Unions seek 5% increase to minimum wage

Employers slam union proposal as 'self-defeating'

Unions seek 5% increase to minimum wage

The Australian Council of Trade Unions (ACTU) has announced that it is seeking a five per cent increase to the minimum wage in a new proposal that employers slammed as "self-defeating."

ACTU's submission to the upcoming Annual Wage Review is proposing to lift Australia's minimum wage to $26.19 per hour, raising the annual full-time rate by $2,465 to $51,761.

The union attributed the increase to cost-of-living pressures, such as rent and power prices, in addition to high petrol prices and a hike in interest rates amid the conflict in the Middle East.

"Everyone knows the lowest paid workers in Australia are doing it tough because they have borne the brunt of cost-of-living increases as landlords put up rent and supermarkets and fuel companies pumped up prices to inflate their profits," said ACTU Secretary Sally McManus in a statement.

"Working Australians need pay rises that get them ahead of inflation so they can continue to catch up."

'Self-defeating' wage hike proposal

But employers across Australia criticised the union's proposal as unjustified, warning that a five-per-cent wage hike will only add to inflation.

"We think a claim for five per cent or more increase in wages by the ACTU, that's self-defeating.
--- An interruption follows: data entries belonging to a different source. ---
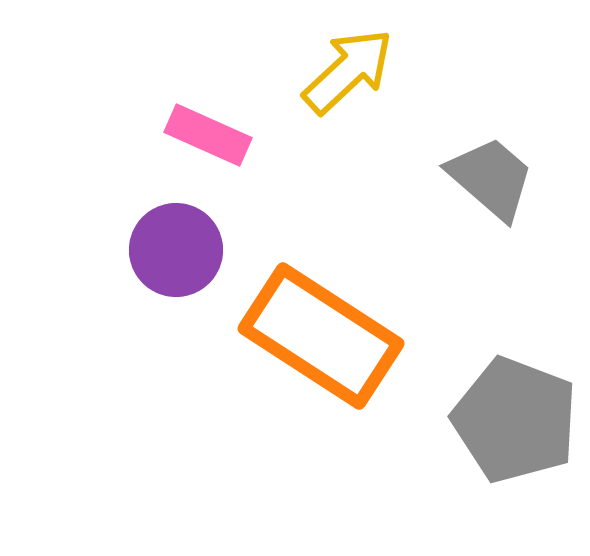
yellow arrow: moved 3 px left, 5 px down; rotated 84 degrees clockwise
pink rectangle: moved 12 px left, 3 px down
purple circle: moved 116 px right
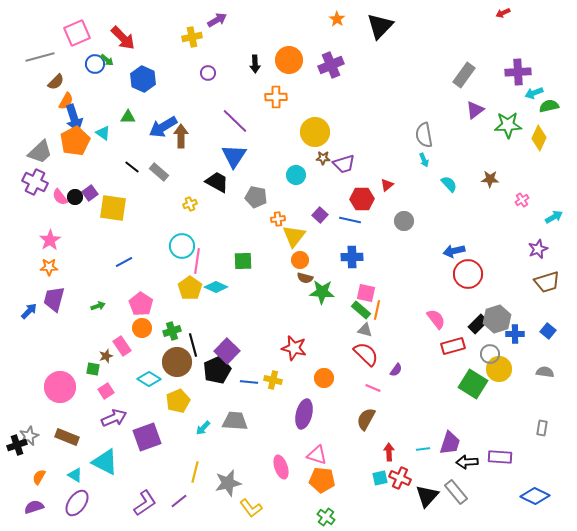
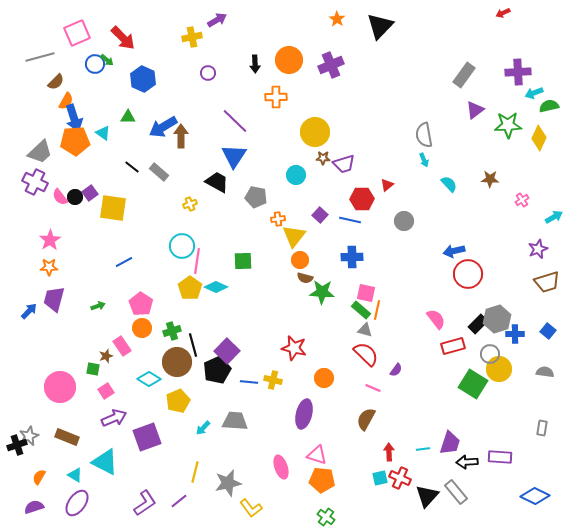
orange pentagon at (75, 141): rotated 24 degrees clockwise
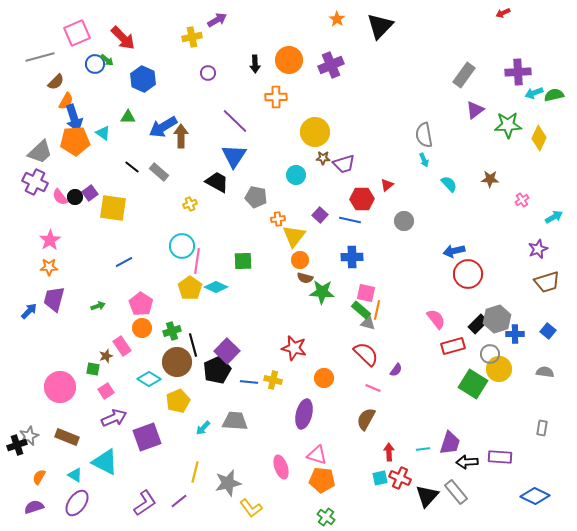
green semicircle at (549, 106): moved 5 px right, 11 px up
gray triangle at (365, 330): moved 3 px right, 7 px up
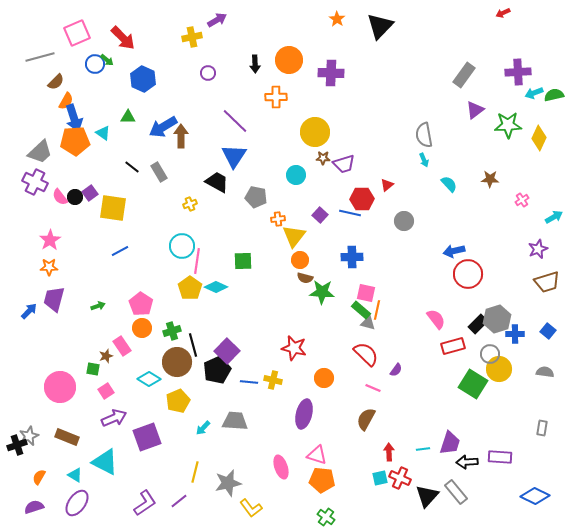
purple cross at (331, 65): moved 8 px down; rotated 25 degrees clockwise
gray rectangle at (159, 172): rotated 18 degrees clockwise
blue line at (350, 220): moved 7 px up
blue line at (124, 262): moved 4 px left, 11 px up
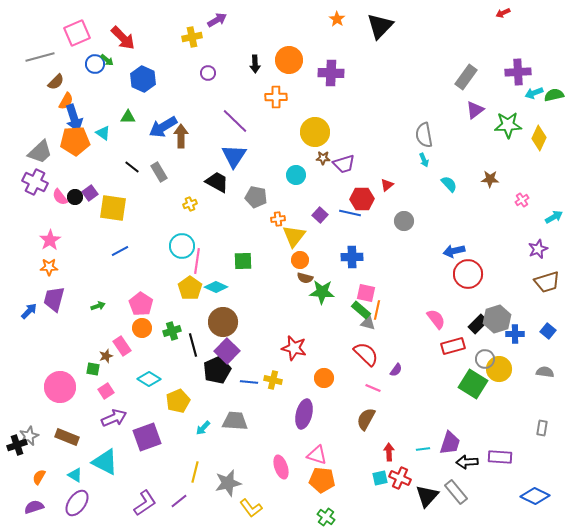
gray rectangle at (464, 75): moved 2 px right, 2 px down
gray circle at (490, 354): moved 5 px left, 5 px down
brown circle at (177, 362): moved 46 px right, 40 px up
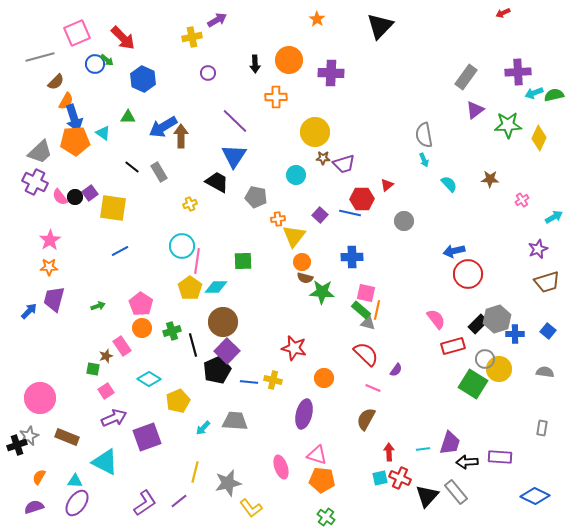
orange star at (337, 19): moved 20 px left
orange circle at (300, 260): moved 2 px right, 2 px down
cyan diamond at (216, 287): rotated 25 degrees counterclockwise
pink circle at (60, 387): moved 20 px left, 11 px down
cyan triangle at (75, 475): moved 6 px down; rotated 28 degrees counterclockwise
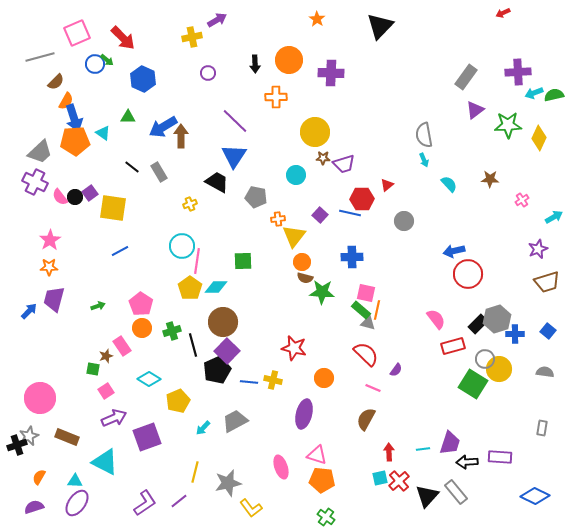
gray trapezoid at (235, 421): rotated 32 degrees counterclockwise
red cross at (400, 478): moved 1 px left, 3 px down; rotated 25 degrees clockwise
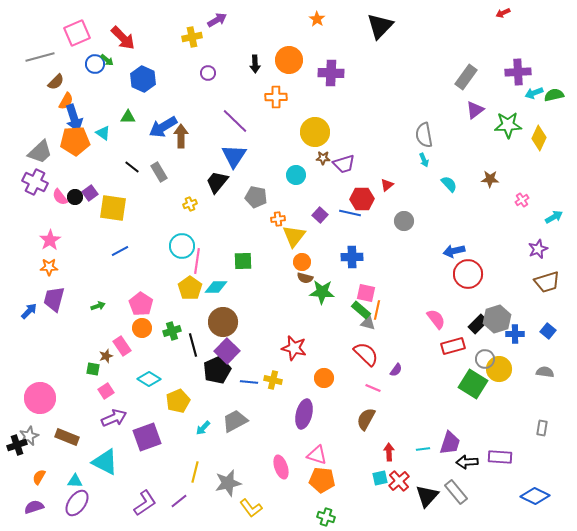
black trapezoid at (217, 182): rotated 80 degrees counterclockwise
green cross at (326, 517): rotated 18 degrees counterclockwise
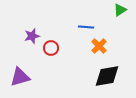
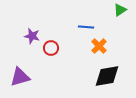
purple star: rotated 28 degrees clockwise
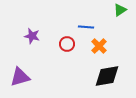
red circle: moved 16 px right, 4 px up
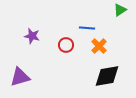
blue line: moved 1 px right, 1 px down
red circle: moved 1 px left, 1 px down
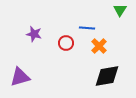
green triangle: rotated 24 degrees counterclockwise
purple star: moved 2 px right, 2 px up
red circle: moved 2 px up
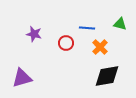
green triangle: moved 14 px down; rotated 48 degrees counterclockwise
orange cross: moved 1 px right, 1 px down
purple triangle: moved 2 px right, 1 px down
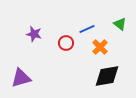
green triangle: rotated 24 degrees clockwise
blue line: moved 1 px down; rotated 28 degrees counterclockwise
purple triangle: moved 1 px left
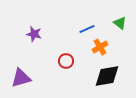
green triangle: moved 1 px up
red circle: moved 18 px down
orange cross: rotated 14 degrees clockwise
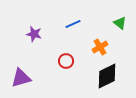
blue line: moved 14 px left, 5 px up
black diamond: rotated 16 degrees counterclockwise
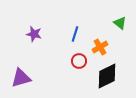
blue line: moved 2 px right, 10 px down; rotated 49 degrees counterclockwise
red circle: moved 13 px right
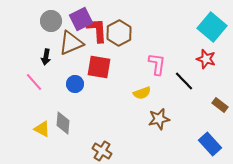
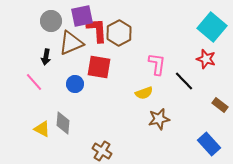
purple square: moved 1 px right, 3 px up; rotated 15 degrees clockwise
yellow semicircle: moved 2 px right
blue rectangle: moved 1 px left
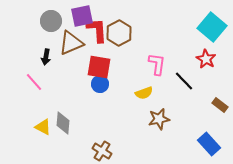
red star: rotated 12 degrees clockwise
blue circle: moved 25 px right
yellow triangle: moved 1 px right, 2 px up
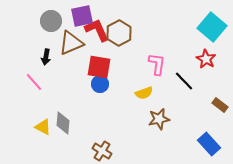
red L-shape: rotated 20 degrees counterclockwise
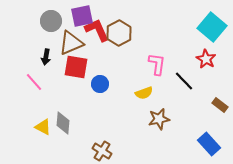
red square: moved 23 px left
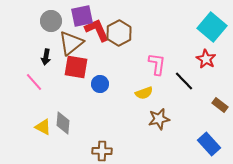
brown triangle: rotated 16 degrees counterclockwise
brown cross: rotated 30 degrees counterclockwise
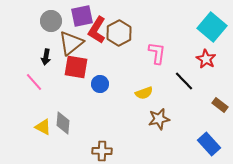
red L-shape: rotated 124 degrees counterclockwise
pink L-shape: moved 11 px up
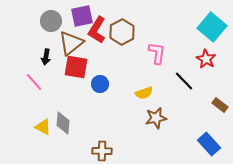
brown hexagon: moved 3 px right, 1 px up
brown star: moved 3 px left, 1 px up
It can't be justified in the economic circumstances," said Andrew McKellar, chief executive officer of the Australian Chamber of Commerce and Industry (ACCI), on Tuesday.
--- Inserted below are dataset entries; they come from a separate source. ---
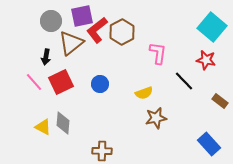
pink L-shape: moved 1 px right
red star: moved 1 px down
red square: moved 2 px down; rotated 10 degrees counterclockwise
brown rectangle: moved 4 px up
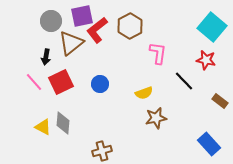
brown hexagon: moved 8 px right, 6 px up
brown cross: rotated 18 degrees counterclockwise
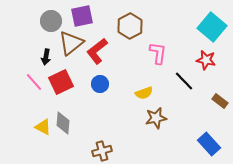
red L-shape: moved 21 px down
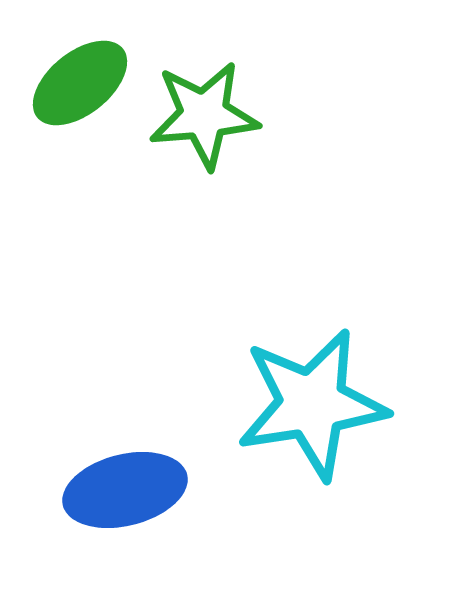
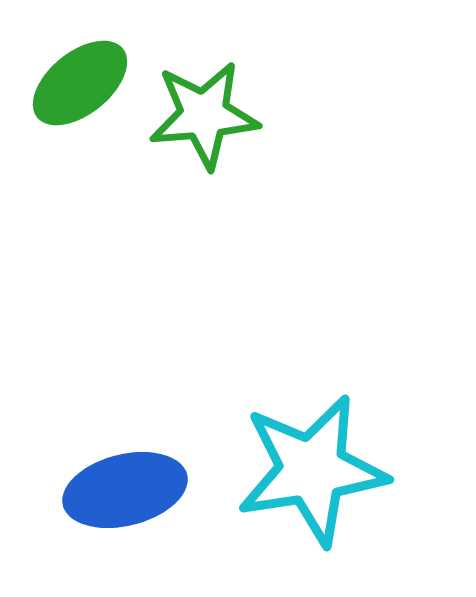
cyan star: moved 66 px down
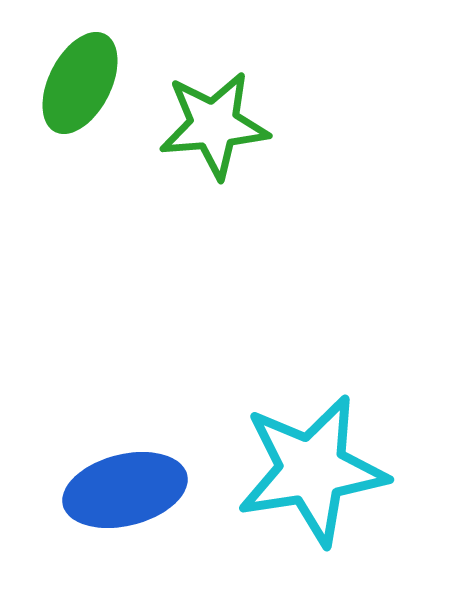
green ellipse: rotated 24 degrees counterclockwise
green star: moved 10 px right, 10 px down
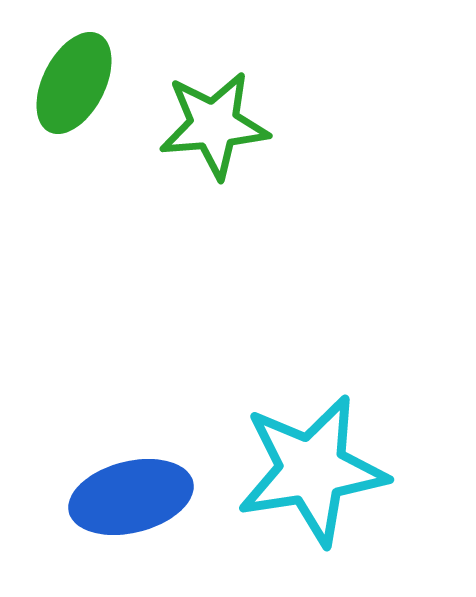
green ellipse: moved 6 px left
blue ellipse: moved 6 px right, 7 px down
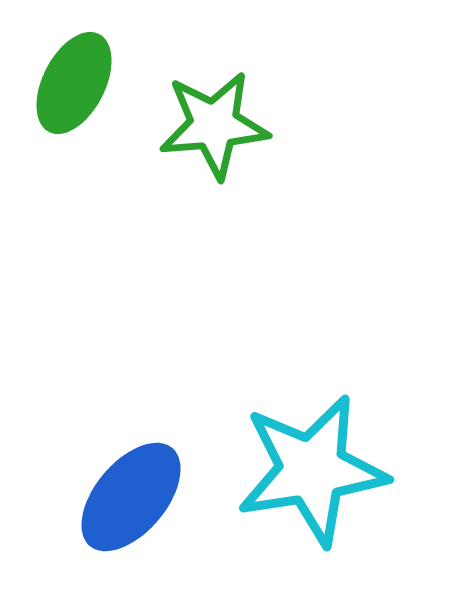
blue ellipse: rotated 36 degrees counterclockwise
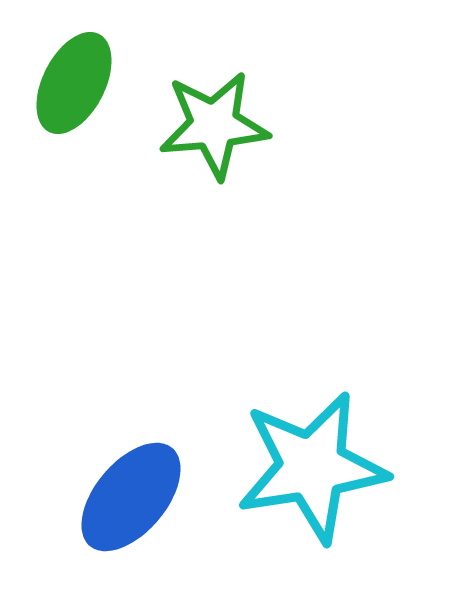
cyan star: moved 3 px up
Australia's Consumer Price Index rose 3.7% in the 12 months to February 2026, according to the Australian Bureau of Statistics. 

But economists warn that the conflict in the Middle East can drive headline inflation to 4.6% in the June quarter before it eases back to 3.9% by year-end.
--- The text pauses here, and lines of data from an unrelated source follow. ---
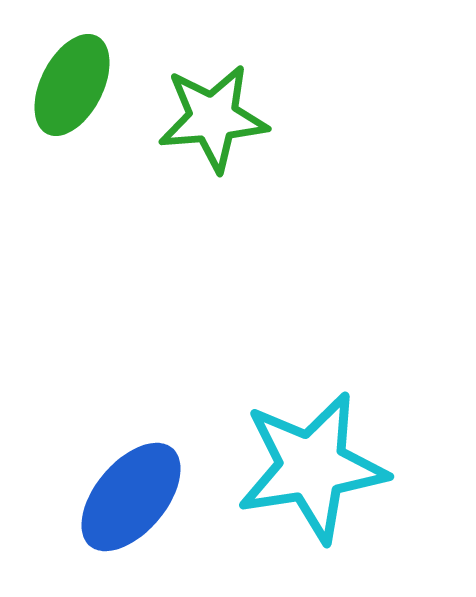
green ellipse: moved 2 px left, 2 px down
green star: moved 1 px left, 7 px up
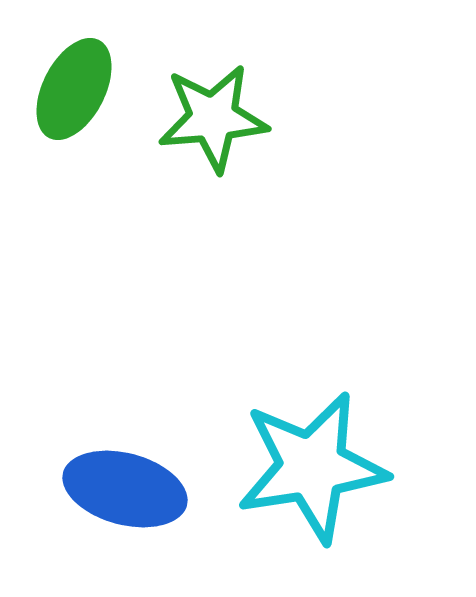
green ellipse: moved 2 px right, 4 px down
blue ellipse: moved 6 px left, 8 px up; rotated 65 degrees clockwise
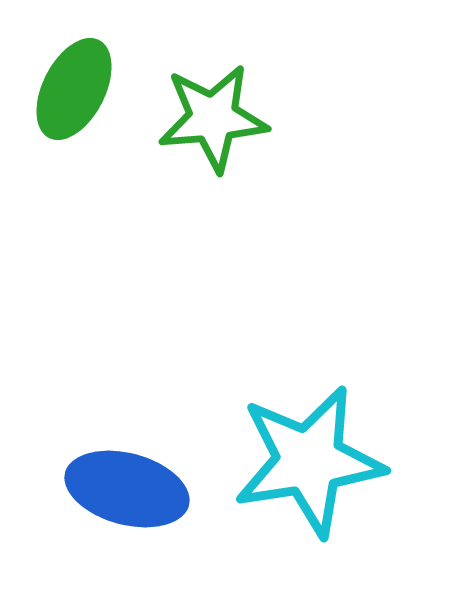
cyan star: moved 3 px left, 6 px up
blue ellipse: moved 2 px right
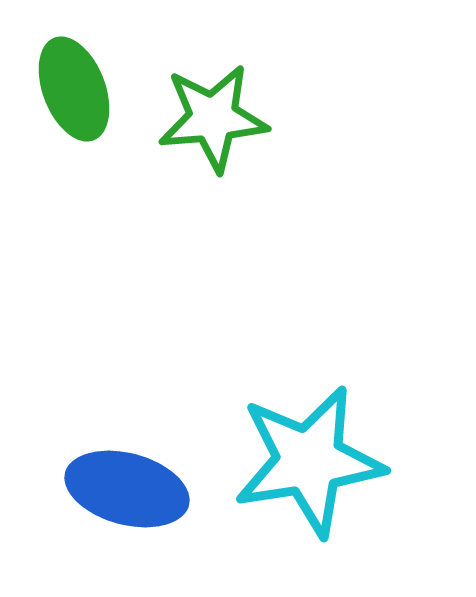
green ellipse: rotated 48 degrees counterclockwise
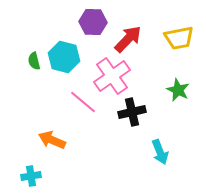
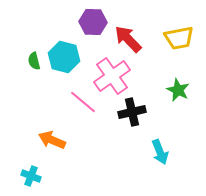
red arrow: rotated 88 degrees counterclockwise
cyan cross: rotated 30 degrees clockwise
McKellar warned that a five per cent minimum wage hike will only "tip fuel onto the inflation fire that we're already seeing."

"That'll only put higher pressure on interest rates in the months ahead," he added. "So, we think it's completely unjustified. It won't be good for the Australian economy."

The ACCI will be proposing an increase of around 3.5%, according to McKellar. They aim to submit the proposal to the Fair Work Commission by the end of the week.

"We would say that's justified on the basis that you have an increase for inflation, which is within the range of the Reserve Bank's target band between two and three per cent," McKellar said.

"Some allowance for productivity that we've seen growing at about one per cent across the economy in the past year. So we say 3.5% is a fair outcome, a reasonable outcome, a responsible outcome."

Role of wages in inflation

The role of wage increases in inflation has long been the centre of debate between employers and unions during wage reviews.

While employers have insisted that a major increase in wages will drive inflation, unions have disagreed.

McManus, in ACTU's latest proposal, said the driver of inflation is the cost of housing and petrol companies' price gouging.

"Working people's pay rises played no role," the ACTU secretary added. "Action to cut negative gearing and capital gains tax discounts for professional landlords would drive down housing inflation."

Recent research from The Australia Institute also noted that wages play a shrinking role in the country's inflation resurgence.

"The spike in inflation forecast to happen in the year to June 2026 is entirely due to non‑wage factors such as company and business profits," the think tank's research previously said.

"The data is clear that the cause of the spike in inflation lies elsewhere, and further rate rises will only serve to hurt workers who have been wrongly blamed for inflation."